Department of Respiratory and Sleep Medicine, Pulmonary and Sleep Disorders Unit, St. Vincent's University Hospital, Elm Park, Dublin, Ireland.
Expert Rev Respir Med. 2014 Feb;8(1):79-88. doi: 10.1586/17476348.2014.860357. Epub 2013 Dec 30.

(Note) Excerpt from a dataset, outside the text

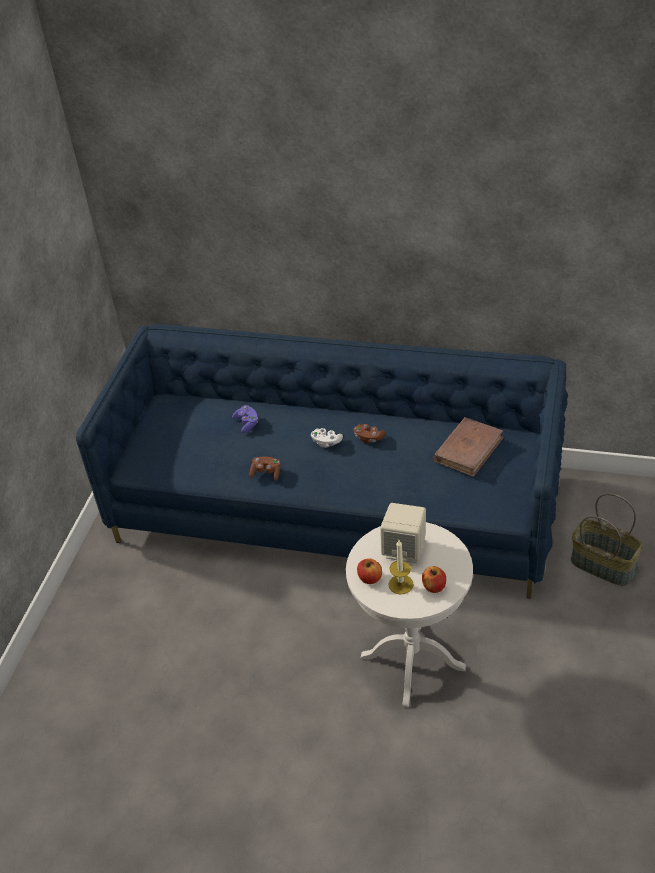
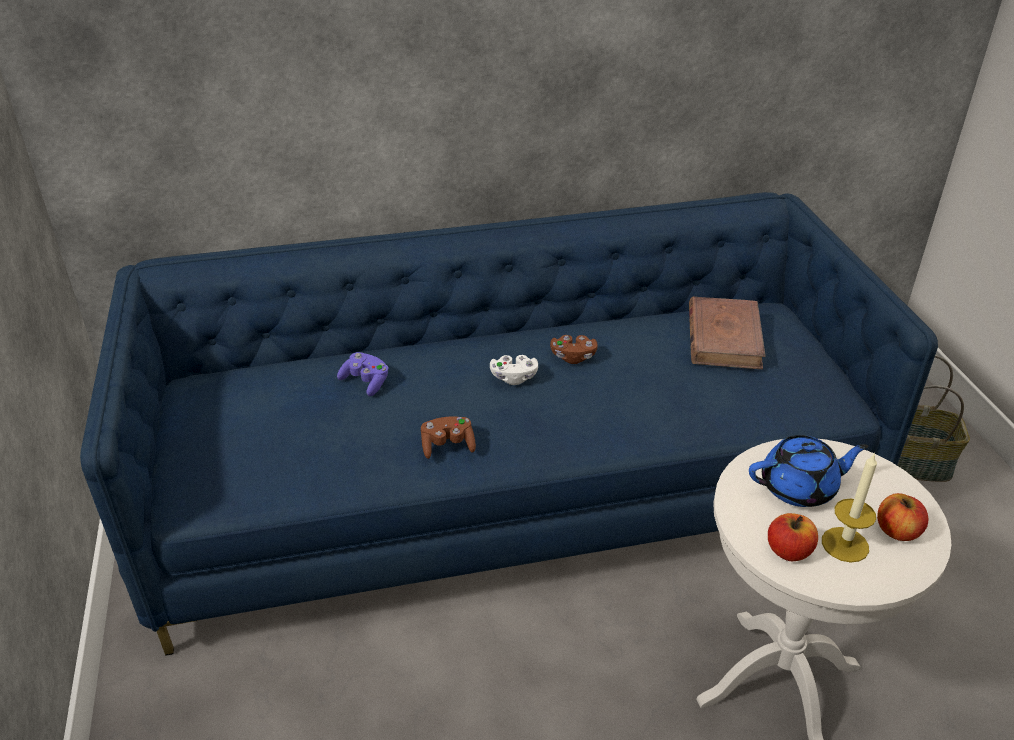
camera: 30 degrees left, 5 degrees down
beige speaker [380,503,426,563] -> blue teapot [749,435,868,507]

Sleep may have several negative consequences in patients with chronic obstructive pulmonary disease (COPD). Sleep is typically fragmented with diminished slow wave and rapid-eye-movement sleep, which likely represents an important contributing factor to daytime symptoms such as fatigue and lethargy. Furthermore, normal physiological adaptations during sleep, which result in mild hypoventilation in normal subjects, are more pronounced in COPD, which can result in clinically important nocturnal oxygen desaturation. The co-existence of obstructive sleep apnea and COPD is also common, principally because of the high prevalence of each disorder, and there is little convincing evidence that one disorder predisposes to the other. Nonetheless, this co-existence, termed the overlap syndrome, typically results in more pronounced nocturnal oxygen desaturation and there is a high prevalence of pulmonary hypertension in such patients. Management of sleep disorders in patients with COPD should address both sleep quality and disordered gas exchange. Non-invasive pressure support is beneficial in selected cases, particularly during acute exacerbations associated with respiratory failure, and is particularly helpful in patients with the overlap syndrome. There is limited evidence of benefit from pressure support in the chronic setting in COPD patients without obstructive sleep apnea.
慢性阻塞性肺疾病(COPD)患者的睡眠可能会产生若干负面影响。睡眠通常会出现片段化,慢波和快速眼动睡眠减少,这可能是导致白天疲劳和嗜睡等症状的重要因素。此外,在正常人群中,睡眠期间会出现轻度通气不足的正常生理适应,在 COPD 中更为明显,这可能导致临床意义上的夜间氧饱和度下降。阻塞性睡眠呼吸暂停和 COPD 同时存在也很常见,主要是因为这两种疾病的发病率都很高,而且几乎没有令人信服的证据表明一种疾病会导致另一种疾病。尽管如此,这种共存现象,称为重叠综合征,通常会导致更明显的夜间氧饱和度下降,此类患者中肺动脉高压的发病率也很高。COPD 患者睡眠障碍的治疗应同时解决睡眠质量和气体交换紊乱问题。在某些情况下,特别是在与呼吸衰竭相关的急性加重期,非侵入性压力支持是有益的,对重叠综合征患者尤其有帮助。在没有阻塞性睡眠呼吸暂停的 COPD 患者中,慢性环境下压力支持获益的证据有限。